04/12/07

TERMINUS 50: TOCA A GANHAR QUANDO O TELEFONE TOCA


Liliana Aguiar, Patrícia Henrique e Vanessa Palma; a primeira na TVI, as outras duas na SIC. São estes os nomes que devemos dar às moças que todas as madrugadas tornam mais agradáveis as noites de muitos homens com insónias ou com horários de trabalho trocados. Umas com ar mais inteligente que outras, é certo, mas se tirarmos o som do televisor o nível de sapiência fica ela por ela.
Embora saiba que há um gajo no programa da SIC, estou só a falar das gajas porque há nessa figura masculina muita coisa que não se percebe. Eu entendo que o objectivo do programa é manter as pessoas acordadas de madrugada. Se é para isso podiam fazer como eu fazia quando era imaturo e pouco ciente dos meus actos e irem tocar às campainhas das portas às tantas da noite. Dois toques, um dedo para campainha e ‘tá feito. Faziam mais exercício e chegavam a mais gente. Mais importante: mostravam determinação e empenho.

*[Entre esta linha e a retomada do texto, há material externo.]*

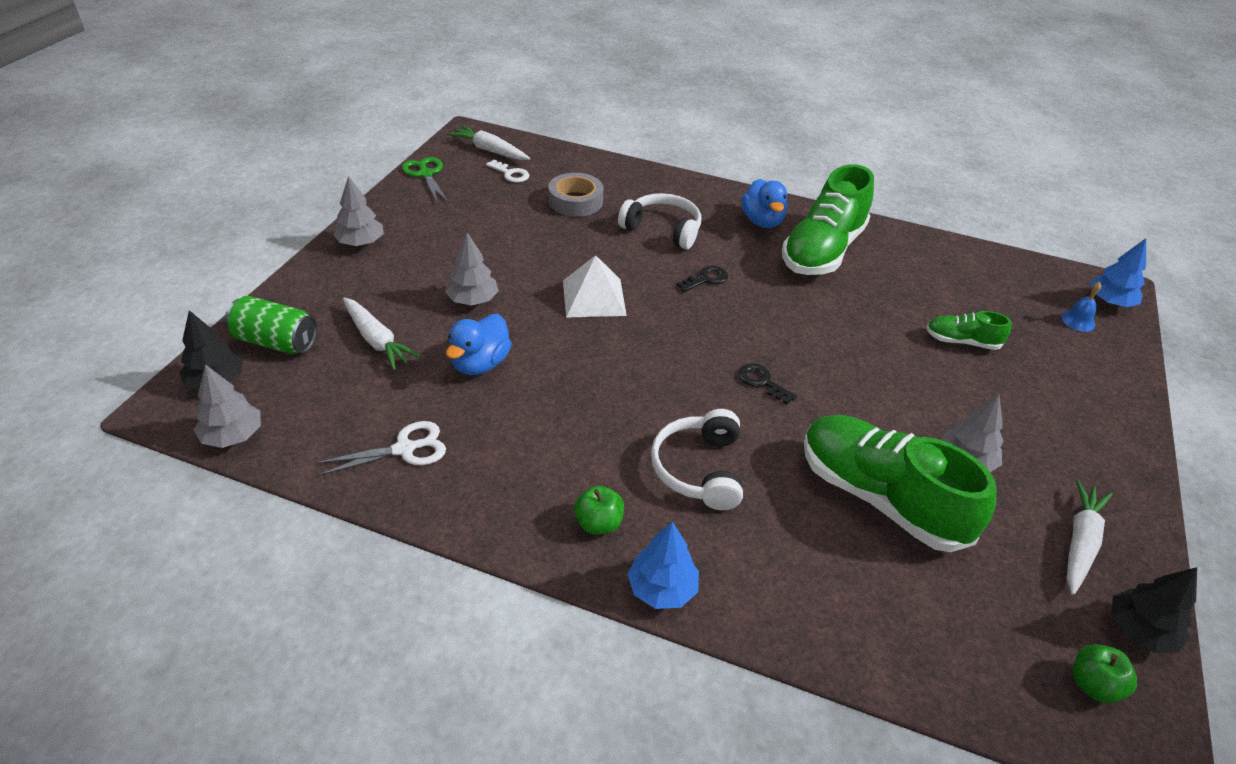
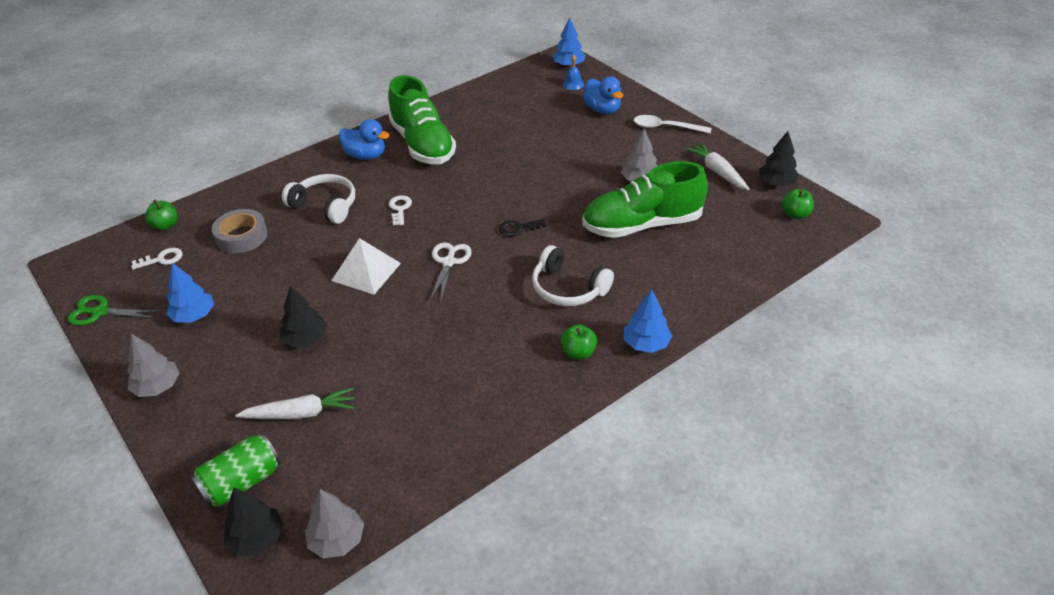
camera: 55 degrees left, 0 degrees up
(404, 449) = (437, 432): white scissors -> white scissors (449, 262)
(456, 222) = (194, 316): none -> blue tree
(473, 300) = (306, 339): grey tree -> black tree
(480, 364) = (383, 359): blue duck -> blue duck (602, 110)
(490, 150) = (112, 259): white carrot -> none
(552, 156) = (165, 226): none -> green apple
(662, 229) = (325, 206): white headphones -> white headphones turned 60 degrees clockwise
(706, 279) = (400, 209): black key -> white key
(962, 341) = (553, 133): green shoe -> none
(1106, 446) = (666, 127): none -> white spoon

De qualquer modo deixei-me disso. Até porque esta semana as noites já começaram a ficar mais frias. Em vez disso, decidi optar por usar o telefone. É claro que hoje em dia há mais gente com telemóvel do que com telefone e que muitos desligam o telemóvel durante a noite. Porém, com um pouco de paciência e persistência ainda se consegue incomodar e acordar algumas pessoas.
Desviei-me do assunto (e sou capaz de me ter denunciado sem querer). Peço desculpa. Manter o pessoal acordado é o objectivo. Porque já se sabe que àquela hora, a tentar combater o sono, o pessoal papa tudo. Principalmente se forem gajas boas a vender o produto.

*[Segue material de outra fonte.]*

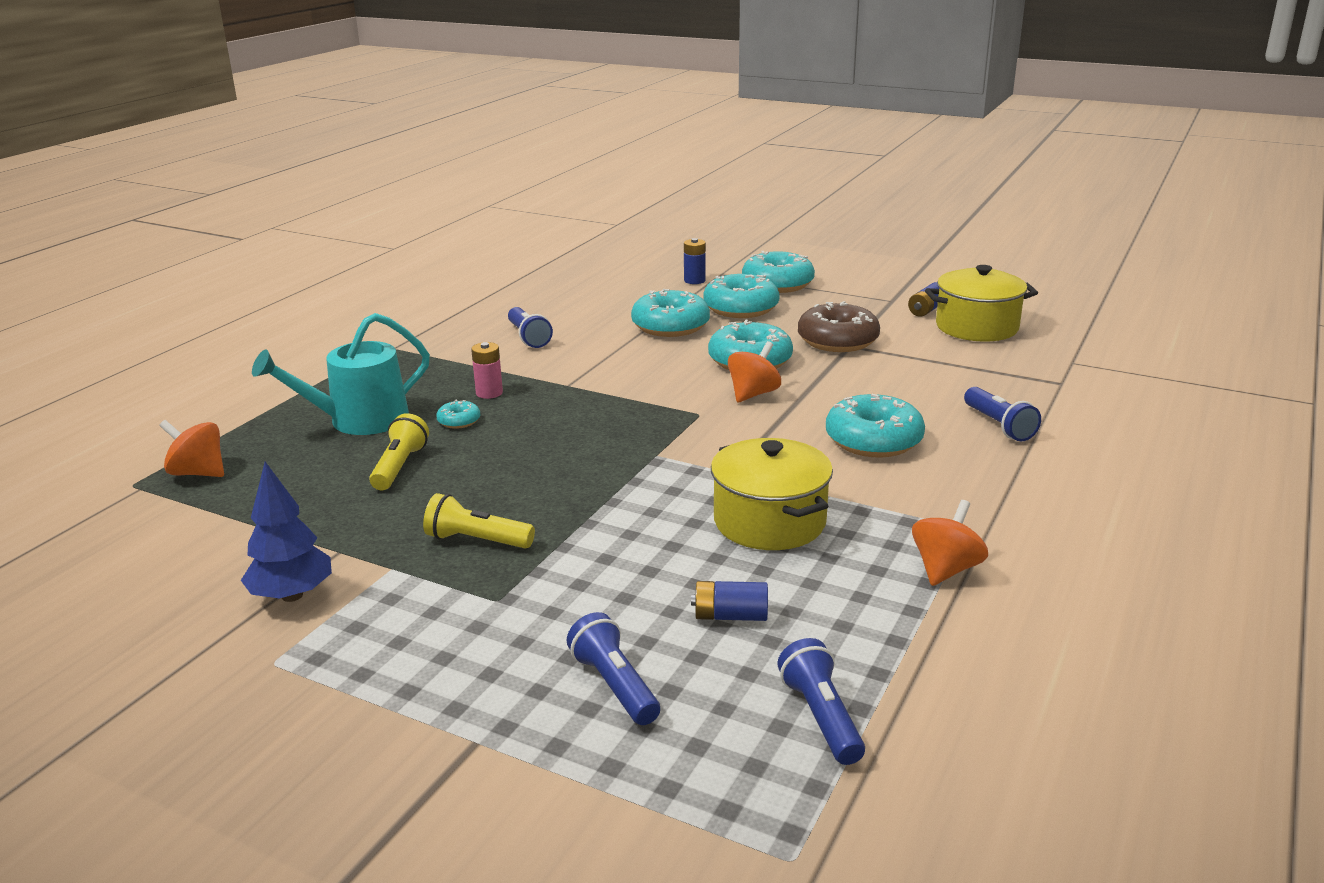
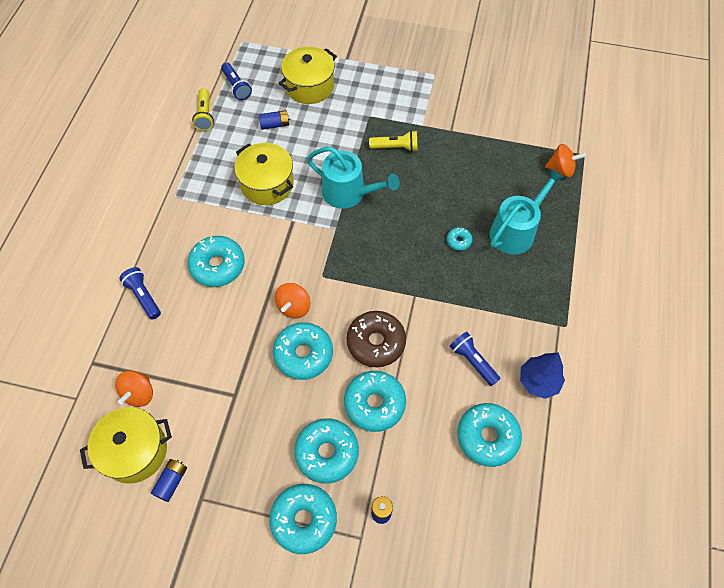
camera: 165 degrees right, 35 degrees up
(292, 595) = (451, 104): blue tree -> blue tree (538, 381)
(400, 466) = (464, 193): yellow flashlight -> yellow flashlight (205, 115)
(489, 393) = (458, 276): pink battery -> none
(552, 301) = (487, 437): none -> turquoise donut
(611, 491) = (348, 193): none -> turquoise watering can
(614, 685) = (309, 86): blue flashlight -> yellow pot
(837, 341) = (244, 402): brown donut -> brown donut (376, 342)
(946, 569) = (187, 167): orange spinning top -> orange spinning top (139, 394)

Então, pergunto, porquê o… Quimbé?
Notem, eu aceito e compreendo que as mulheres também tenham direito à sua cota parte de acção. Tudo bem. Aceito isso sem reservas. Só que, falando de nomes mais conhecidos, nós estamos a ver uma Diana Chaves, ou uma Marisa Cruz e elas estão a ver um sujeito que faz o Batatinha parecer um professor catedrático.
Quimbé! Será diminutivo de Joaquim Barnabé? Que raio de nome é esse? Castigo? É para manter o pessoal acordado? É? Consegue? À custa de buzinas e campainhas e caretas parvas, lá se vai safando.

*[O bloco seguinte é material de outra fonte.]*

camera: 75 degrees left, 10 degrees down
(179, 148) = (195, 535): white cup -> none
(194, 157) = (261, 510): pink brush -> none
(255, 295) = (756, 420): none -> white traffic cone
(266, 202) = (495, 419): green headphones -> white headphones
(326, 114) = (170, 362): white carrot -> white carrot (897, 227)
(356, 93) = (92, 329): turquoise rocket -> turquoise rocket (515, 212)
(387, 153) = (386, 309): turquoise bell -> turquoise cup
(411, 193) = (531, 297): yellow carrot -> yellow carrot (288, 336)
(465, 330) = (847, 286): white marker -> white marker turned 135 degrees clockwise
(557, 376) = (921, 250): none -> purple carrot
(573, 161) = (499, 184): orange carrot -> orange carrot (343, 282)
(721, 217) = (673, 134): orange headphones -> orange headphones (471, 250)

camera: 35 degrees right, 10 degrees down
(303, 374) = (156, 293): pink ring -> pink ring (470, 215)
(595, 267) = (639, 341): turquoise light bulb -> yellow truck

E lá vai convencendo algumas pessoas, que ou partilham do seu nível mental ou se compadecem com ele, a ligar para lá. No meu caso liguei duas vezes, mas foi para o Miguel Bombarda e para o Júlio de Matos a pedir que fizessem uma contagem dos pacientes. Pensei que ele pudesse estar internado por pensar que tinha jeito para ser apresentador de televisão. Não era o caso.
O meu problema é que sou a favor da equidade e como esta funciona nos dois sentidos, o meu medo é que o Quimbé seja tomado como ponto de referência e em vez de gajas boas a animar as nossas noites e um Quimbé para as mulheres, passemos a ter réplicas da palhaça Teté. Sem dúvida que isso iria manter o pessoal acordado (ou a ter pesadelos) mas, por favor, NÃO O FAÇAM!!!